But in spite of the available chemistry and charisma from Hathaway and Ejiofor, “Locked Down” proves to be a bewildering mess, in part because of choices made in how to tell a story that mixes two-hander drama with a heist. The creative limits aren’t even due to the pandemic, but from Knight and director Doug Liman who make this story more stagnant than it has to be.
“Locked Down” begins in cloudy, tense circumstances, expressing the bitter mix of introspection and grief that we now know to be part of quarantine. Linda (Hathaway) and Paxton (Ejiofor) are bound to break up once this hellish lockdown is over; two more weeks and the London-based couple will get off of each other’s nerves. Their relationship started with wild motorcycle rides years ago, and was put on an emotional downward slope when the well-read and aggressive Paxton was arrested for beating up someone in self-defense. Since then, their relationship has become a collection of spite conversations and sad, private actions. Paxton wants to sell the motorcycle, and Linda hasn’t even told her co-workers about the relationship. The lockdown has made them even more tense, especially as Linda deals with ugly work drama over Zoom calls, realizing how much her corporate job is a total soul-suck.

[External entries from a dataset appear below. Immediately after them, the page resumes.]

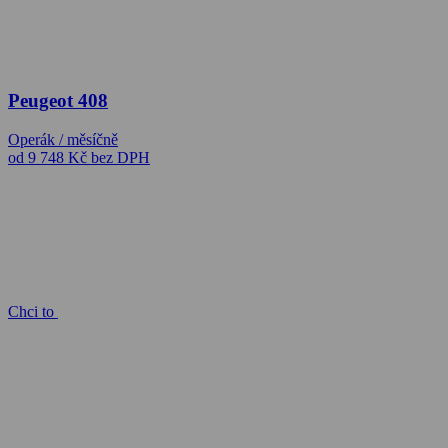
Peugeot 408
Operák / měsíčně
od 9 748 Kč
bez DPH
Chci to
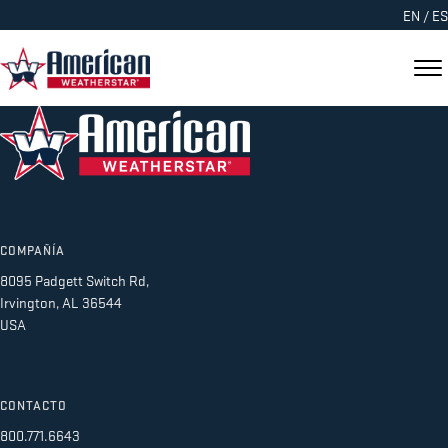
EN
/
ES
COMPAÑÍA
8095 Padgett Switch Rd,
Irvington, AL 36544
USA
CONTACTO
800.771.6643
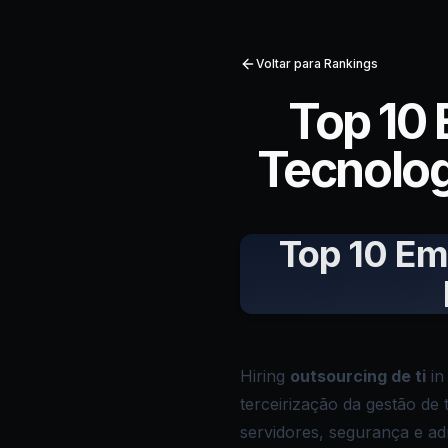
Voltar para Rankings
Top 10
Tecnolog
Top 10 Em
Hiring
outsourcing de ti
in
terceirização da gestão de 
servidores, segurança e a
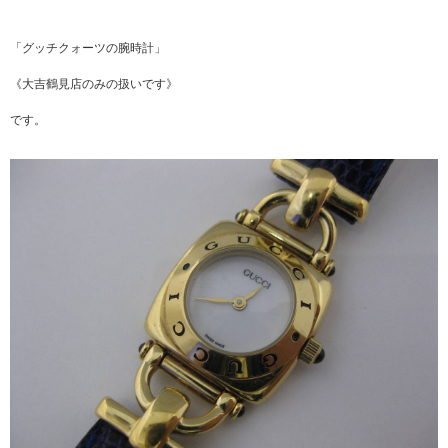
「グッチクォーツの腕時計」
《大吉鶴見店のみの扱いです》
です。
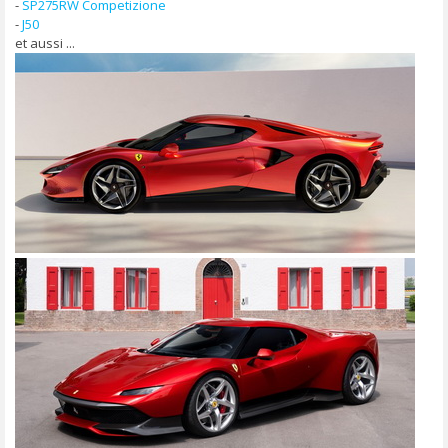
-
SP275RW Competizione
-
J50
et aussi ...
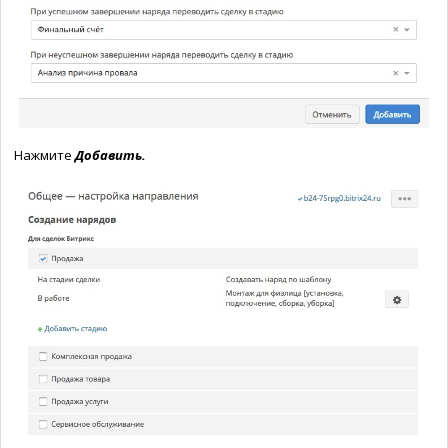
Нажмите
Добавить.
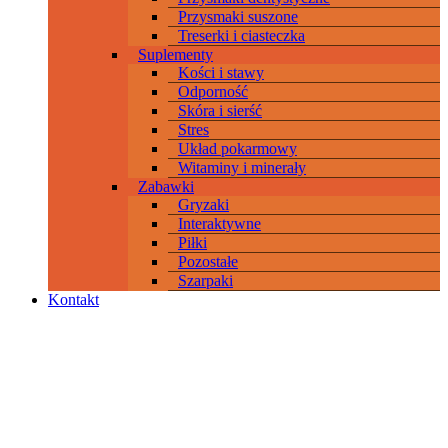
Przysmaki suszone
Treserki i ciasteczka
Suplementy
Kości i stawy
Odporność
Skóra i sierść
Stres
Układ pokarmowy
Witaminy i minerały
Zabawki
Gryzaki
Interaktywne
Piłki
Pozostałe
Szarpaki
Kontakt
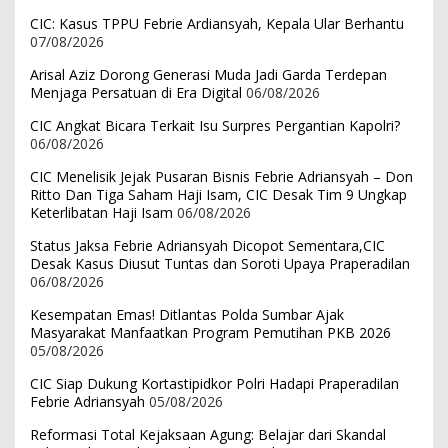
CIC: Kasus TPPU Febrie Ardiansyah, Kepala Ular Berhantu
07/08/2026
Arisal Aziz Dorong Generasi Muda Jadi Garda Terdepan
Menjaga Persatuan di Era Digital
06/08/2026
CIC Angkat Bicara Terkait Isu Surpres Pergantian Kapolri?
06/08/2026
CIC Menelisik Jejak Pusaran Bisnis Febrie Adriansyah – Don
Ritto Dan Tiga Saham Haji Isam, CIC Desak Tim 9 Ungkap
Keterlibatan Haji Isam
06/08/2026
Status Jaksa Febrie Adriansyah Dicopot Sementara,CIC
Desak Kasus Diusut Tuntas dan Soroti Upaya Praperadilan
06/08/2026
Kesempatan Emas! Ditlantas Polda Sumbar Ajak
Masyarakat Manfaatkan Program Pemutihan PKB 2026
05/08/2026
CIC Siap Dukung Kortastipidkor Polri Hadapi Praperadilan
Febrie Adriansyah
05/08/2026
Reformasi Total Kejaksaan Agung: Belajar dari Skandal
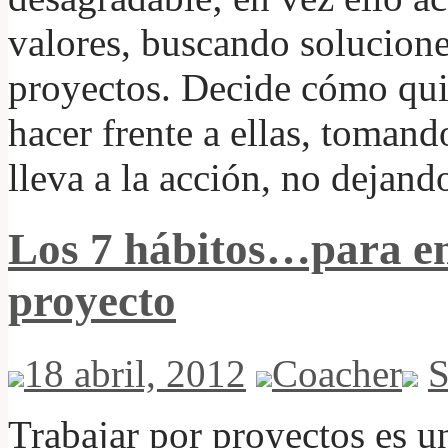
valores, buscando solucion
proyectos. Decide cómo quie
hacer frente a ellas, tomand
lleva a la acción, no dejan
Los 7 hábitos…para e
proyecto
18 abril, 2012
Coacher
S
Trabajar por proyectos es u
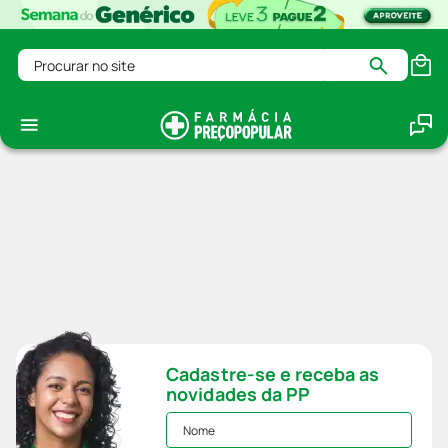
Procurar no site
Cadastre-se e receba as
novidades da PP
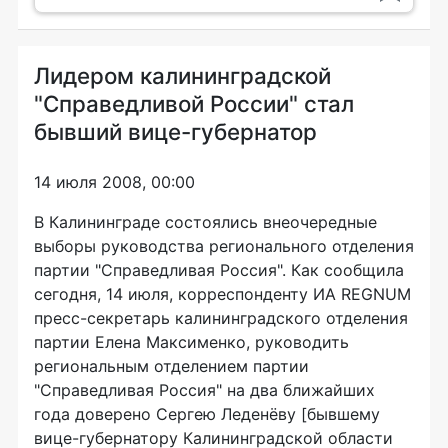
Лидером калининградской
"Справедливой России" стал
бывший вице-губернатор
14 июля 2008, 00:00
В Калининграде состоялись внеочередные
выборы руководства регионального отделения
партии "Справедливая Россия". Как сообщила
сегодня, 14 июля, корреспонденту ИА REGNUM
пресс-секретарь калининградского отделения
партии Елена Максименко, руководить
региональным отделением партии
"Справедливая Россия" на два ближайших
года доверено Сергею Леденёву [бывшему
вице-губернатору Калининградской области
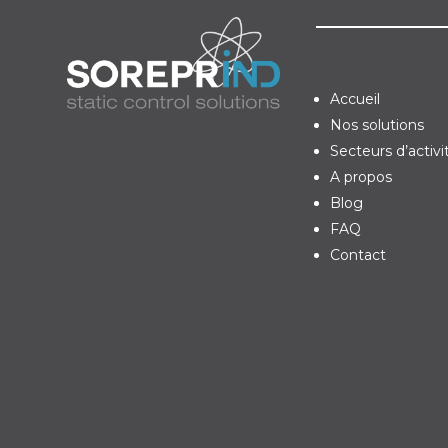
Accueil
Nos solutions
Secteurs d’activi
A propos
Blog
FAQ
Contact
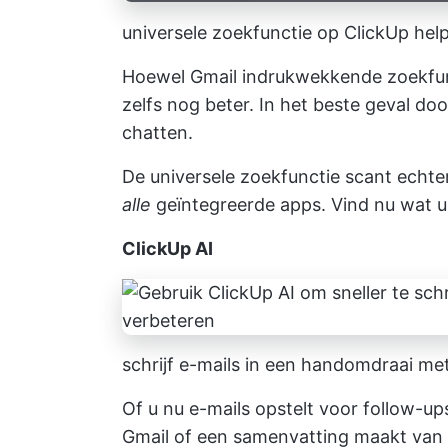
universele zoekfunctie op ClickUp helpt
Hoewel Gmail indrukwekkende zoekfun
zelfs nog beter. In het beste geval do
chatten.
De universele zoekfunctie scant echter
alle
geïntegreerde apps. Vind nu wat u 
ClickUp AI
schrijf e-mails in een handomdraai me
Of u nu e-mails opstelt voor follow-ups
Gmail of een samenvatting maakt van e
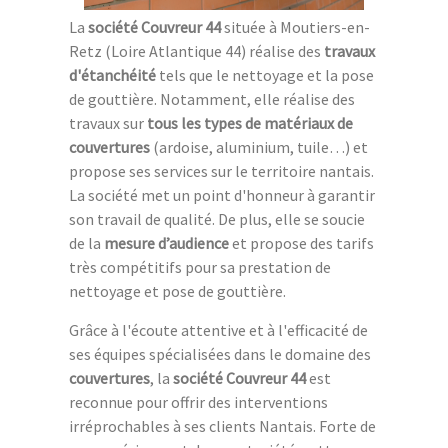
La
société Couvreur 44
située à Moutiers-en-
Retz (Loire Atlantique 44) réalise des
travaux
d'étanchéité
tels que le nettoyage et la pose
de gouttière. Notamment, elle réalise des
travaux sur
tous les types de matériaux de
couvertures
(ardoise, aluminium, tuile…) et
propose ses services sur le territoire nantais.
La société met un point d'honneur à garantir
son travail de qualité. De plus, elle se soucie
de la
mesure d’audience
et propose des tarifs
très compétitifs pour sa prestation de
nettoyage et pose de gouttière.
Grâce à l'écoute attentive et à l'efficacité de
ses équipes spécialisées dans le domaine des
couvertures
, la
société Couvreur 44
est
reconnue pour offrir des interventions
irréprochables à ses clients Nantais. Forte de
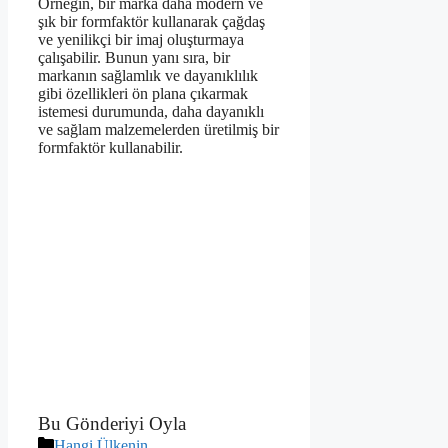
Örneğin, bir marka daha modern ve
şık bir formfaktör kullanarak çağdaş
ve yenilikçi bir imaj oluşturmaya
çalışabilir. Bunun yanı sıra, bir
markanın sağlamlık ve dayanıklılık
gibi özellikleri ön plana çıkarmak
istemesi durumunda, daha dayanıklı
ve sağlam malzemelerden üretilmiş bir
formfaktör kullanabilir.
Bu Gönderiyi Oyla
Kategoriler
Hangi Ülkenin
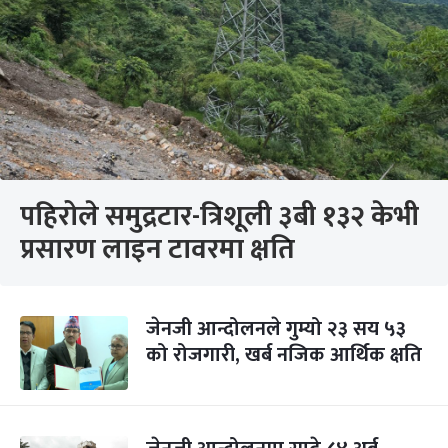
पहिरोले समुद्रटार-त्रिशूली ३बी १३२ केभी
प्रसारण लाइन टावरमा क्षति
जेनजी आन्दोलनले गुम्यो २३ सय ५३
को रोजगारी, खर्ब नजिक आर्थिक क्षति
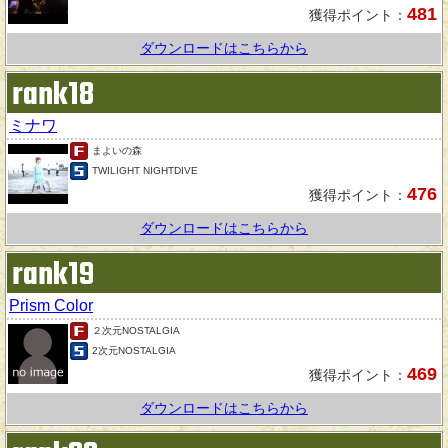
481
獲得ポイント：
ダウンロードはこちらから
rank18
ミナワ
まよいの森
TWILIGHT NIGHTDIVE
476
獲得ポイント：
ダウンロードはこちらから
rank19
Prism Color
２次元NOSTALGIA
2次元NOSTALGIA
469
獲得ポイント：
ダウンロードはこちらから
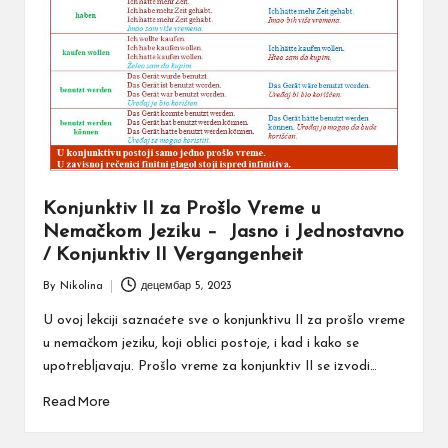
Konjunktiv II za Prošlo Vreme u
Nemačkom Jeziku – Jasno i Jednostavno
/ Konjunktiv II Vergangenheit
By
Nikolina
децембар 5, 2023
Posted
by
U ovoj lekciji saznaćete sve o konjunktivu II za prošlo vreme
u nemačkom jeziku, koji oblici postoje, i kad i kako se
upotrebljavaju. Prošlo vreme za konjunktiv II se izvodi…
Read More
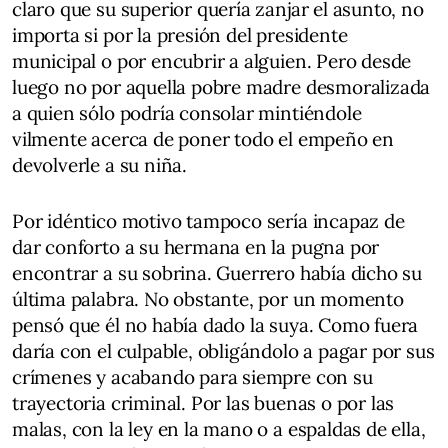
claro que su superior quería zanjar el asunto, no
importa si por la presión del presidente
municipal o por encubrir a alguien. Pero desde
luego no por aquella pobre madre desmoralizada
a quien sólo podría consolar mintiéndole
vilmente acerca de poner todo el empeño en
devolverle a su niña.
Por idéntico motivo tampoco sería incapaz de
dar conforto a su hermana en la pugna por
encontrar a su sobrina. Guerrero había dicho su
última palabra. No obstante, por un momento
pensó que él no había dado la suya. Como fuera
daría con el culpable, obligándolo a pagar por sus
crímenes y acabando para siempre con su
trayectoria criminal. Por las buenas o por las
malas, con la ley en la mano o a espaldas de ella,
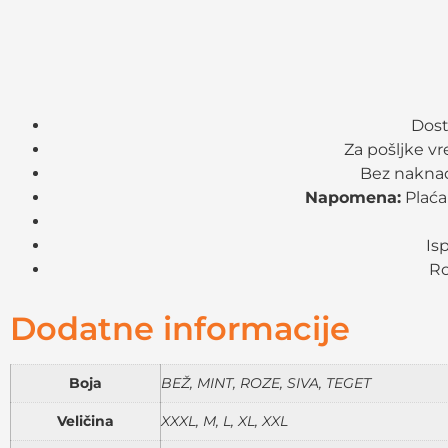
Dost
Za pošljke v
Bez naknad
Napomena:
Plaća
Is
Ro
Dodatne informacije
Boja
BEŽ, MINT, ROZE, SIVA, TEGET
Veličina
XXXL, M, L, XL, XXL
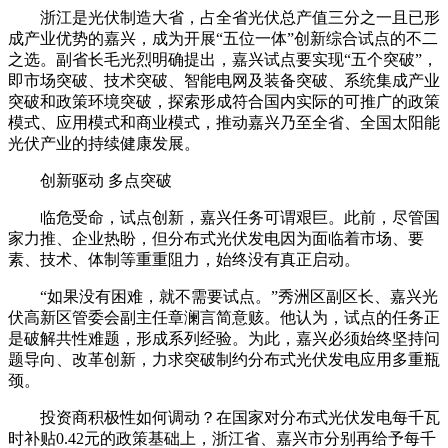
浙江是光伏制造大省，占全省光伏总产值三分之一且已形
成产业优势的嘉兴，成为开展“五位一体”创新综合试点的不二
之选。副省长毛光烈明确提出，嘉兴试点要实现“五个突破”，
即市场突破、技术突破、智能电网及装备突破、系统集成产业
突破和政策环境突破，探索形成符合国内实际的可推广的政策
模式、应用模式和商业模式，推动嘉兴乃至全省、全国太阳能
光伏产业的持续健康发展。
创新驱动 多点突破
临危受命，试点创新，嘉兴任务可谓艰巨。此前，尽管国
家力推、企业热盼，但分布式光伏发电因为面临着市场、要
素、技术、体制等重重阻力，始终没有真正启动。
“如果没有困难，就不需要试点。”秀洲区副区长、嘉兴光
伏高新区管委会副主任章澜言简意赅。他认为，试点的任务正
是破解共性难题，形成系列经验。为此，嘉兴必须始终坚持问
题导向、改革创新，力求突破制约分布式光伏发电应用多重瓶
颈。
投资商积极性如何调动？在国家对分布式光伏发电每千瓦
时补贴0.42元的政策基础上，浙江省、嘉兴市分别再给予每千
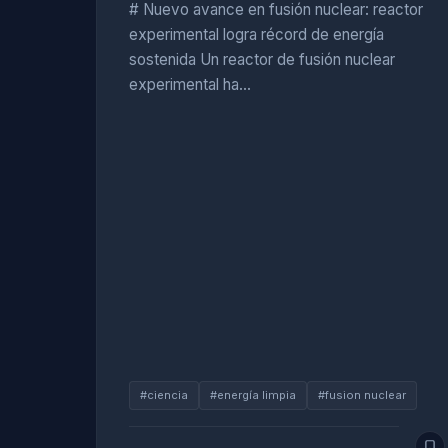
# Nuevo avance en fusión nuclear: reactor
experimental logra récord de energía
sostenida Un reactor de fusión nuclear
experimental ha…
#ciencia
#energía limpia
#fusion nuclear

For the movie’s first two acts, Hathaway and Ejiofor both give manic performances that are befitting of the period. As Linda and Paxton clash, they basically volley wild monologues that detail their neuroses about their growing distaste for themselves and each other, indirectly showing how these estranged lovers would be perfect for one another if they could just see eye to eye once again. The acting is over the top, as if Liman is letting the pandemic inspire the blocking, having them pace around and end their anxious rants on a fever pitch. It can be a compelling however campy display, like when Hathaway vents at warp speed, with self-effacing murmurs in between, about a pre-COVID business trip where she had to face herself in the mirror and did not like what she saw. The monologues can be so stagey that you half expect the two to burst into song—to do something so equally high-energy—so you feel the sinking weight even more when the film reverts back to Zoom calls that drag out the already convoluted plot.
Ejiofor goes against his type of usually holding a kind of wisdom—it’s striking to see him so antsy, so disheveled, so willfully annoying. There’s a compelling smallness to him as well, especially in playing this character who blames his actions from ten years ago to damning who he is now, a subplot that Ejiofor can only do so much with. But he has bursts of freedom, running outside and reading poems by T.S. Eliot and D.H. Lawrence off his phone to his neighbors, his “fellow inmates.” Sometimes the film’s non-Zoom handheld cinematography simply beholds him as he does this, looking up at this quarantined madman as if the words were his own interior monologue.